Impianti Dentali a Carico Immediato: a cosa servono

Impianti Dentali a carico immediato

 

Gli impianti dentali consentono di tornare a sorridere in sole 24 ore

 

Grazie alle nuove tecniche implantologiche, oggi si può tornare a sorridere in sole due sedute dal dentista. Si tratta di una tecnica che consente al paziente di avere dei denti fissi nel momento stesso in cui vengono posizionati gli impianti dentali anche se provvisoriamente. Quella protesi fissa infatti è quella che precede la protesi definitiva che verrà installata quando avverrà la completa guarigione.
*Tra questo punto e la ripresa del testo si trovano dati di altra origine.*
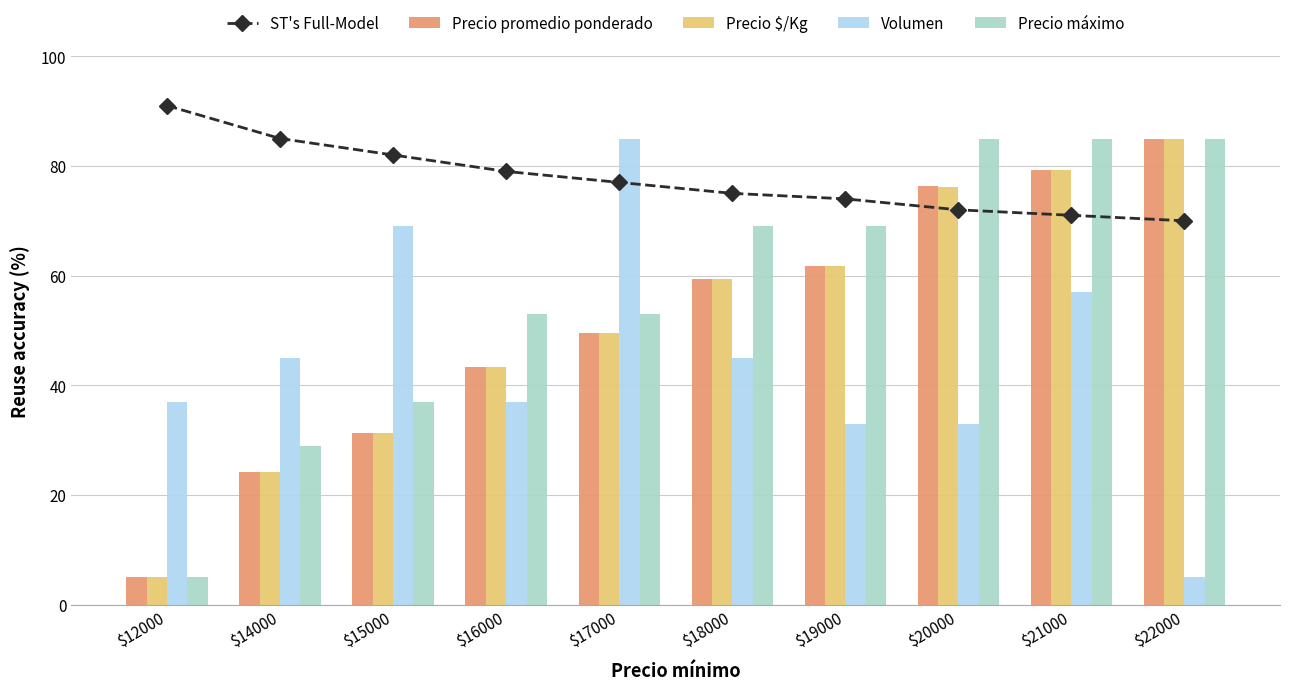

At which label does Precio máximo reach its peak?

$20000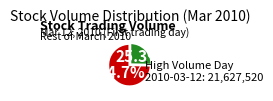

Is there a majority slice in this chart?

Yes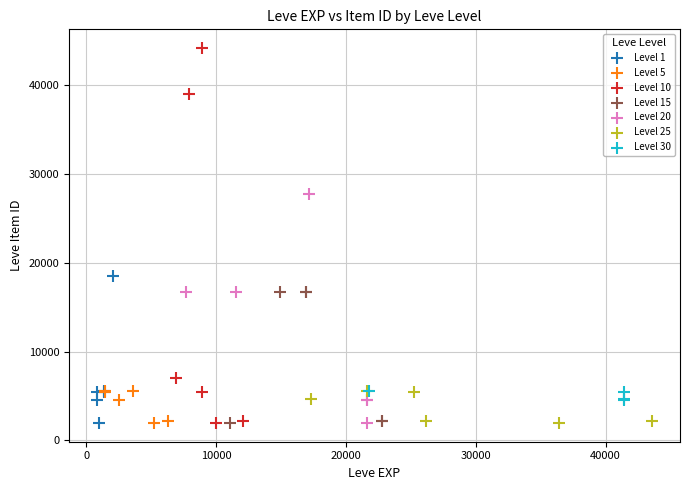

Which series has the largest Y range (max minus min)?

Level 10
Questa tattica odontoiatrica è possibile se ci sono alcuni presupposti che lo specialista dovrà verificare accuratamente. Innanzitutto andranno effettuate analisi diagnostiche specifiche come TAC tridimensionali che stabiliscano la necessaria quantità di osso per poter ubicare gli impianti. Inoltre è basilare il ‘supporto parodontale e il bilanciamento occlusale’. Quando avviene la coesistenza di tutti questi elementi, lo specialista potrà procedere all’intervento che viene eseguito secondo i protocolli internazionali ed il buon esito si deve tutto alla competenza dello specialista. La moderna odontoiatria stabilisce che il paziente non debba accusare alcun dolore ed in effetti, l’intervento che avviene in anestesia locale non è affatto doloroso anche perché si può richiedere una leggera sedazione assistita che eliminerà lo stress e l’ansia in quei pazienti timorosi. L’operazione attualmente è considerata come un intervento di routine ed i casi di successo sono notevoli poiché è sicura e senza controindicazioni significanti.

 

La metodica ‘Toronto Bridge’ è la soluzione ideale per i pazienti edentuli

 

La metodica odontoiatrica detta ‘Toronto Bridge’ prevede l’dentificazione di quattro punti di ancoraggio ed è adatta a quelle persone che soffrono di alcune patologie importanti come le cardiopatie e il diabete. Anche questo intervento prevede il carico immediato e con solo quattro viti al titanio impiantate in punti strategici dell’osso mascellare o mandibolare è possibile avere una dentatura fissa in sole due sedute. Anche in questo caso bisogna aspettare circa tre mesi affinché avvenga un corretto processo di osteointegrazione al fine di poter applicare una seconda ma definitiva protesi fissa che è composta da ceramica o resine. Il risultato è sorprendente ed anche quei pazienti che non speravano di poter sorridere nuovamente a causa dei loro casi clinici, potranno invece riavere dei denti verosimiglianti a quelli naturali.

 

L’implantologia dentale a carico immediato: la moderna odontoiatria


Se è vero che l’implantologia dentale a carico immediato è un punto a favore della moderna scienza odontoiatrica è pur vero che bisogna affidarsi alle mani esperte di uno specialista che offra soluzioni definitive. Spesso come si può osservare dai mass media, si incorre in professionisti che pur dichiarandosi tali, non hanno la competenza adatta per apportare benefici ad un paziente anzi, la situazione di quest’ultimo invece di migliorare tende al peggioramento. E’ basilare rivolgersi ad un medico chirurgo dentista affidabile e rinomato ma soprattutto che agisca con onestà evitando di installare protesi laddove non ci siano le prerogative adatte. Se quest’ultime sono presenti, il dentista potrà procedere a tre tipi di impianti dentali a carico immediato ossia un impianto singolo, un impianto multiplo ed un impianto sull’intera arcata dentale. Il paziente dopo l’intervento, dovrà seguire con elevata cura una terapia domiciliare di igiene orale.